Blackstone Manhattan Apartment Portfolio Loan to Special Servicing
Floating-rate, $270M loan backed by 11 apartment buildings.
A $270M CMBS loan backed by 11 multifamily properties in Manhattan owned by Blackstone has been sent to special servicing, according to the latest report from Trepp.
The floating-rate loan, issued in 2019, encompasses 637 units in buildings located in Chelsea, the Upper East Side and Midtown South. Trepp put the portfolio loan, current as of this month, on its watchlist in November.
Higher-than-expected expenditures and the floating-rate debt on the portfolio have created a cash flow shortage on the properties. A statement issued by Blackstone indicated the company is trying to restructure the financial package on the portfolio.
“We continue to focus on delivering the best-in-class experience for our residents while we work with our lenders on the capital structure. Rental housing remains a high conviction theme for us, including in New York City,” Blackstone said, in the statement.
The 2019 loan was originated by Morgan Stanley, with Mirae Asset Daewoo, an investment firm based in South Korea providing $93M in mezzanine debt. Blackstone acquired the portfolio in 2015 in a joint venture with Fairstead Capital from the Caiola family.

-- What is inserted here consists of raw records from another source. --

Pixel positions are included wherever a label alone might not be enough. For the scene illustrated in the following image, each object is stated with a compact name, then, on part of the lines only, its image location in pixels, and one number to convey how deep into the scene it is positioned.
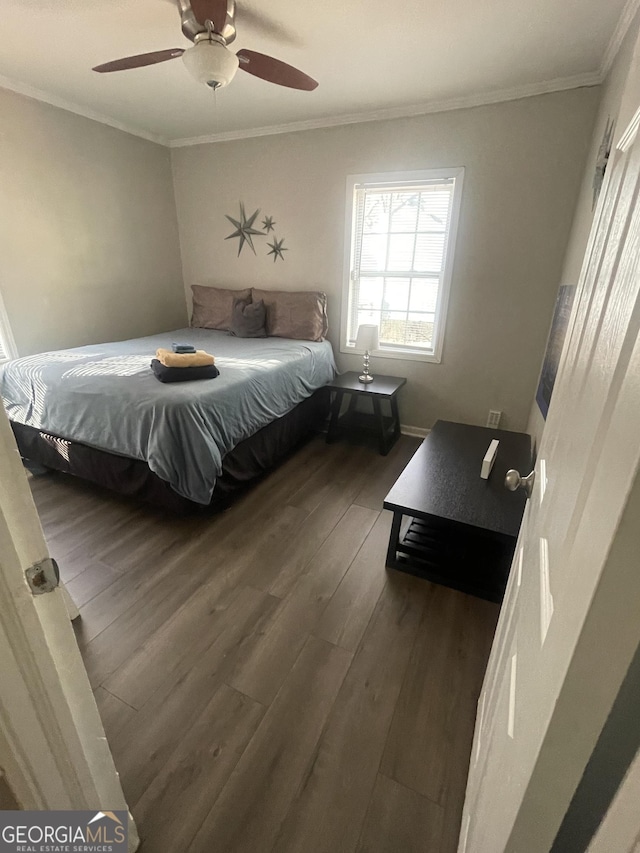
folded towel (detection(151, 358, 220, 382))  2.15
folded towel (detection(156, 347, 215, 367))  2.19
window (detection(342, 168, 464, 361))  2.84
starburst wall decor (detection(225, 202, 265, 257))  3.51
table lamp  3.01
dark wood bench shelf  1.58
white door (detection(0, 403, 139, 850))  0.55
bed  1.96
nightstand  2.90
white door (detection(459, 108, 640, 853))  0.29
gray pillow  3.38
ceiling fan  1.57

The loan on its multifamily portfolio is not the first Blackstone CMBS deal on a Manhattan asset to head for special servicing in recent months. Last year, the CRE giant handed the keys for 1740 Broadway, a 26-story office tower, after a $308M CMBS loan came due and was sent to special servicing.
Earlier this month, Blackstone assured investors in Blackstone Real Estate Income Trust (BREIT) that the $69B fund had raised $14B in an infusion of equity that would enable the company to deal with a wave of redemption requests that began exceeding BREIT’s monthly and quarterly limits for investor withdrawals from the fund in November.
As a non-traded REIT, BREIT has thresholds on how much money investors can take out of its fund in order to avoid forced selling of assets. In a Dec. 1 letter to investors, BREIT said redemption requests had exceeded its 2% of net asset value monthly limit and its 5% quarterly threshold.
Blackstone allowed investors to withdraw $1.3B in November, or 43% of the redemption requests it received; the firm limited December withdrawals to 0.3% of the fund’s net assets.
BREIT also blocked the lion’s share of withdrawals in January: the company disclosed it paid out about $1.3B in fund withdrawals last month, representing just 25% of the approximately $5.3B worth of redemption requests it had received in January, according to a report in Reuters.